His main research concerns Injury prevention, Interquartile range, Gerontology, Occupational safety and health and Demography. His research integrates issues of Subspecialty, Research program, Intervention, Cognition and Geroscience in his study of Gerontology. His Demography study incorporates themes from Life expectancy and Cohort.

His Geriatrics study combines topics from a wide range of disciplines, such as Epidemiology, Activities of daily living, Emergency medicine, Myocardial infarction and Heart rate. Thomas M. Gill integrates Angiotensin Receptor Antagonists and Physical therapy in his studies. He has included themes like Transitional care and Medical illness in his Physical therapy study.

This overview was generated by a machine learning system which analysed the scientist’s body of work. If you have any feedback, you can contact us here.

Best Publications

A critical appraisal of the quality of quality-of-life measurements

Thomas M. Gill;Alvan R. Feinstein.
JAMA (1994)

2973 Citations

A standard procedure for creating a frailty index

Samuel D Searle;Arnold Mitnitski;Arnold Mitnitski;Evelyne A Gahbauer;Thomas M Gill.
BMC Geriatrics (2008)

1699 Citations

Shared risk factors for falls, incontinence, and functional dependence, unifying the approach to geriatric syndromes

Mary E. Tinetti;Sharon K. Inouye;Thomas M. Gill;John T. Doucette.
JAMA (1995)

1067 Citations

Effect of Structured Physical Activity on Prevention of Major Mobility Disability in Older Adults: The LIFE Study Randomized Clinical Trial

Marco Pahor;Jack M. Guralnik;Jack M. Guralnik;Walter T. Ambrosius;Steven Blair.
JAMA (2014)

1042 Citations

A Program to Prevent Functional Decline in Physically Frail, Elderly Persons Who Live at Home

Thomas M. Gill;Dorothy I. Baker;Margaret Gottschalk;Peter N. Peduzzi.
The New England Journal of Medicine (2002)

956 Citations

Transitions Between Frailty States Among Community-Living Older Persons

Thomas M. Gill;Evelyne A. Gahbauer;Heather G. Allore;Ling Han.
JAMA Internal Medicine (2006)

951 Citations

Effects of a physical activity intervention on measures of physical performance: Results of the lifestyle interventions and independence for Elders Pilot (LIFE-P) study.
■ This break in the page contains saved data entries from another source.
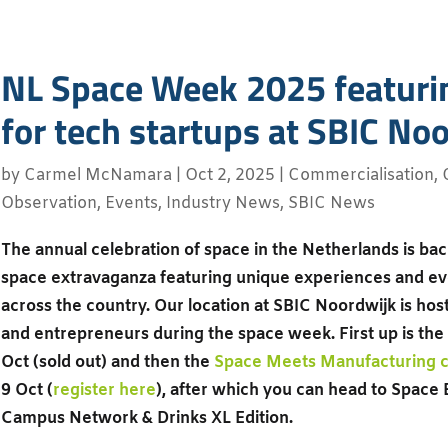
NL Space Week 2025 featuri
for tech startups at SBIC No
by
Carmel McNamara
|
Oct 2, 2025
|
Commercialisation
,
Observation
,
Events
,
Industry News
,
SBIC News
The annual celebration of space in the Netherlands is ba
space extravaganza featuring unique experiences and eve
across the country. Our location at SBIC Noordwijk is ho
and entrepreneurs during the space week. First up is the
Oct (sold out) and then the
Space Meets Manufacturing c
9 Oct (
register here
), after which you can head to Space
Campus Network & Drinks XL Edition.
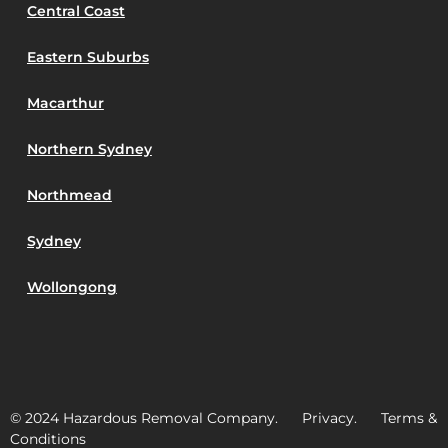
Central Coast
Eastern Suburbs
Macarthur
Northern Sydney
Northmead
Sydney
Wollongong
© 2024 Hazardous Removal Company. Privacy. Terms &
Conditions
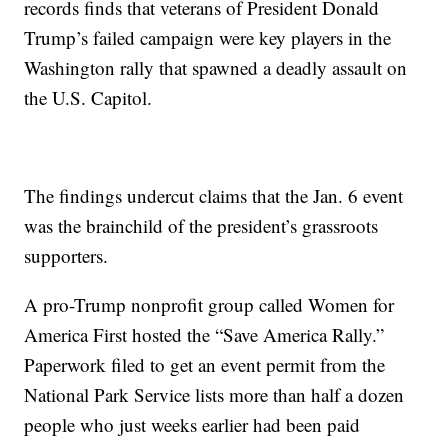
records finds that veterans of President Donald
Trump’s failed campaign were key players in the
Washington rally that spawned a deadly assault on
the U.S. Capitol.
The findings undercut claims that the Jan. 6 event
was the brainchild of the president’s grassroots
supporters.
A pro-Trump nonprofit group called Women for
America First hosted the “Save America Rally.”
Paperwork filed to get an event permit from the
National Park Service lists more than half a dozen
people who just weeks earlier had been paid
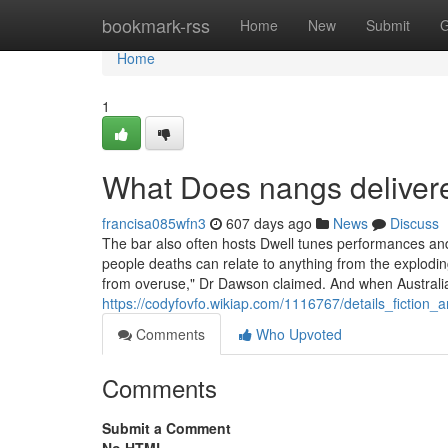
Home
bookmark-rss
Home
New
Submit
G
Home
1
What Does nangs delive
francisa085wfn3
607 days ago
News
Discuss
The bar also often hosts Dwell tunes performances an
people deaths can relate to anything from the exploding
from overuse," Dr Dawson claimed. And when Australi
https://codyfovfo.wikiap.com/1116767/details_fiction
Comments
Who Upvoted
Comments
Submit a Comment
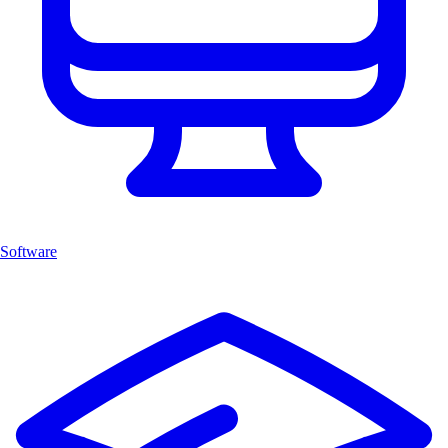
Software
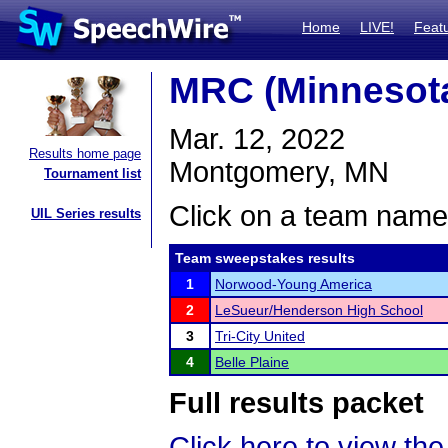
Home
LIVE!
Feat
MRC (Minnesota
Mar. 12, 2022
Results home page
Montgomery, MN
Tournament list
Click on a team name 
UIL Series results
Team sweepstakes results
1
Norwood-Young America
2
LeSueur/Henderson High School
3
Tri-City United
4
Belle Plaine
Full results packet
Click here to view the 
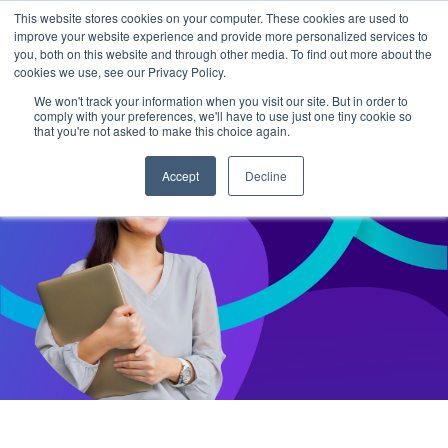
This website stores cookies on your computer. These cookies are used to
improve your website experience and provide more personalized services to
you, both on this website and through other media. To find out more about the
cookies we use, see our Privacy Policy.
We won't track your information when you visit our site. But in order to
comply with your preferences, we'll have to use just one tiny cookie so
that you're not asked to make this choice again.
Accept
Decline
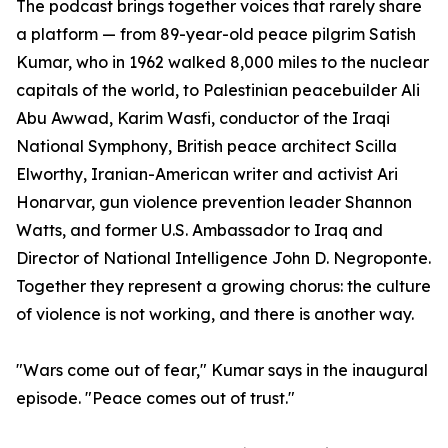
The podcast brings together voices that rarely share
a platform — from 89-year-old peace pilgrim Satish
Kumar, who in 1962 walked 8,000 miles to the nuclear
capitals of the world, to Palestinian peacebuilder Ali
Abu Awwad, Karim Wasfi, conductor of the Iraqi
National Symphony, British peace architect Scilla
Elworthy, Iranian-American writer and activist Ari
Honarvar, gun violence prevention leader Shannon
Watts, and former U.S. Ambassador to Iraq and
Director of National Intelligence John D. Negroponte.
Together they represent a growing chorus: the culture
of violence is not working, and there is another way.
"Wars come out of fear," Kumar says in the inaugural
episode. "Peace comes out of trust."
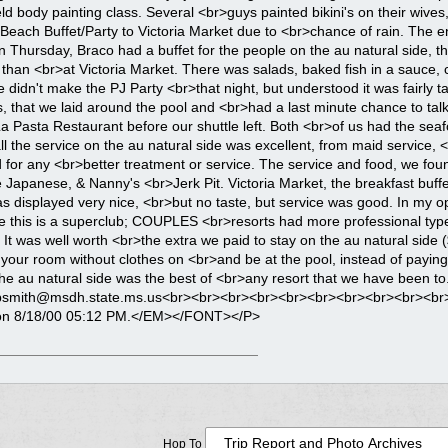
Hop To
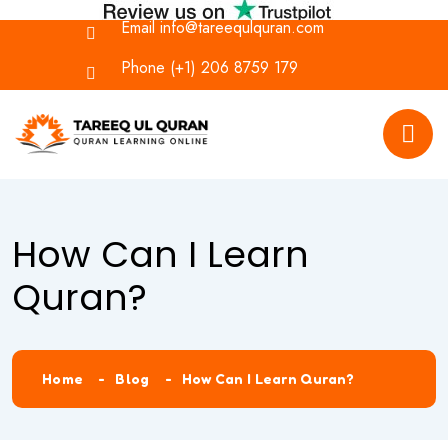
Email
info@tareequlquran.com
Phone
(+1) 206 8759 179
How Can I Learn
Quran?
Home
Blog
How Can I Learn Quran?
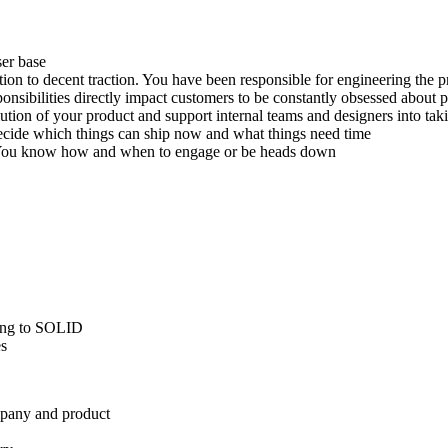
ser base
on to decent traction. You have been responsible for engineering the p
ibilities directly impact customers to be constantly obsessed about pr
tion of your product and support internal teams and designers into takin
cide which things can ship now and what things need time
. You know how and when to engage or be heads down
rding to SOLID
es
mpany and product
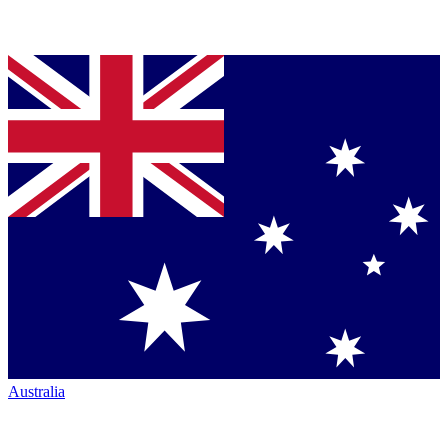
Australia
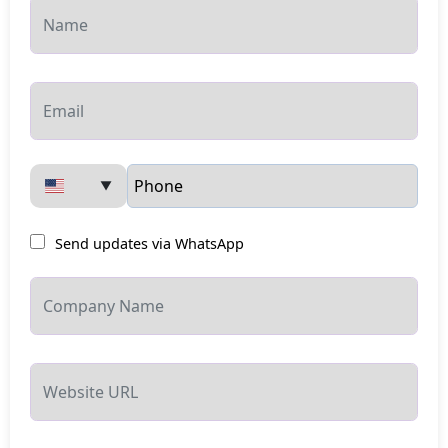
▼
Send updates via WhatsApp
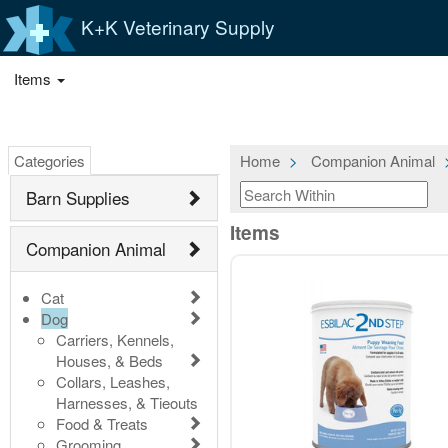
K+K Veterinary Supply
Items
Categories
Home
Companion Animal
Barn Supplies
Items
Companion Animal
Cat
Dog
Carriers, Kennels,
Houses, & Beds
Collars, Leashes,
Harnesses, & Tieouts
Food & Treats
Grooming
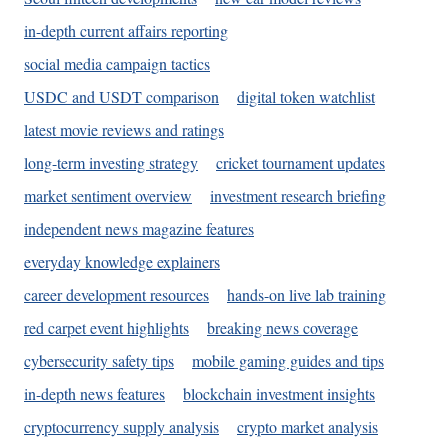
in-depth current affairs reporting
social media campaign tactics
USDC and USDT comparison
digital token watchlist
latest movie reviews and ratings
long-term investing strategy
cricket tournament updates
market sentiment overview
investment research briefing
independent news magazine features
everyday knowledge explainers
career development resources
hands-on live lab training
red carpet event highlights
breaking news coverage
cybersecurity safety tips
mobile gaming guides and tips
in-depth news features
blockchain investment insights
cryptocurrency supply analysis
crypto market analysis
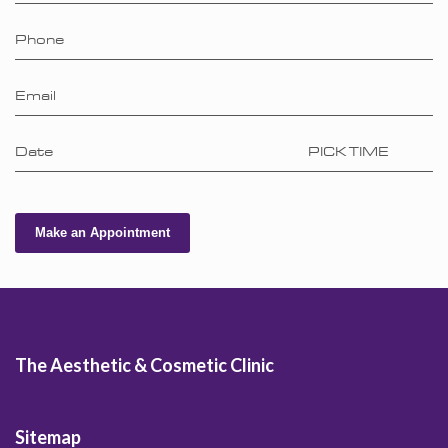
Phone
Email
Date
PICK TIME
Make an Appointment
The Aesthetic & Cosmetic Clinic
Sitemap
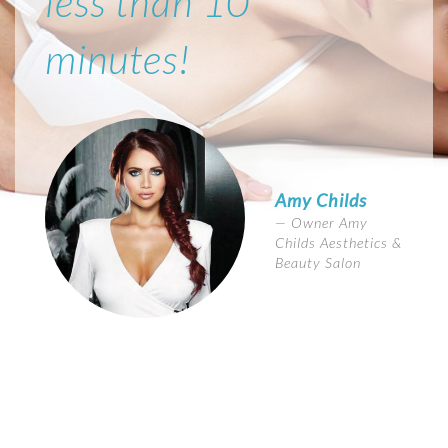
less than 10
minutes!
Amy Childs
Owner Amy
Childs Aesthetics &
Beauty Salon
Marco Pahor;Steven N. Blair;Mark Espeland;Roger Fielding.
Journals of Gerontology Series A-biological Sciences and Medical Sciences (2006)

817 Citations

Trajectories of Disability in the Last Year of Life

Thomas M. Gill;Evelyne A. Gahbauer;Ling Han;Heather G. Allore.
The New England Journal of Medicine (2010)

753 Citations

Hospitalization, restricted activity, and the development of disability among older persons

Thomas M. Gill;Heather G. Allore;Theodore R. Holford;Zhenchao Guo.
JAMA (2004)

630 Citations

Assessing Risk for the Onset of Functional Dependence Among Older Adults: The Role of Physical Performance

Thomas M. Gill;Thomas M. Gill;Christianna S. Williams;Mary E. Tinetti.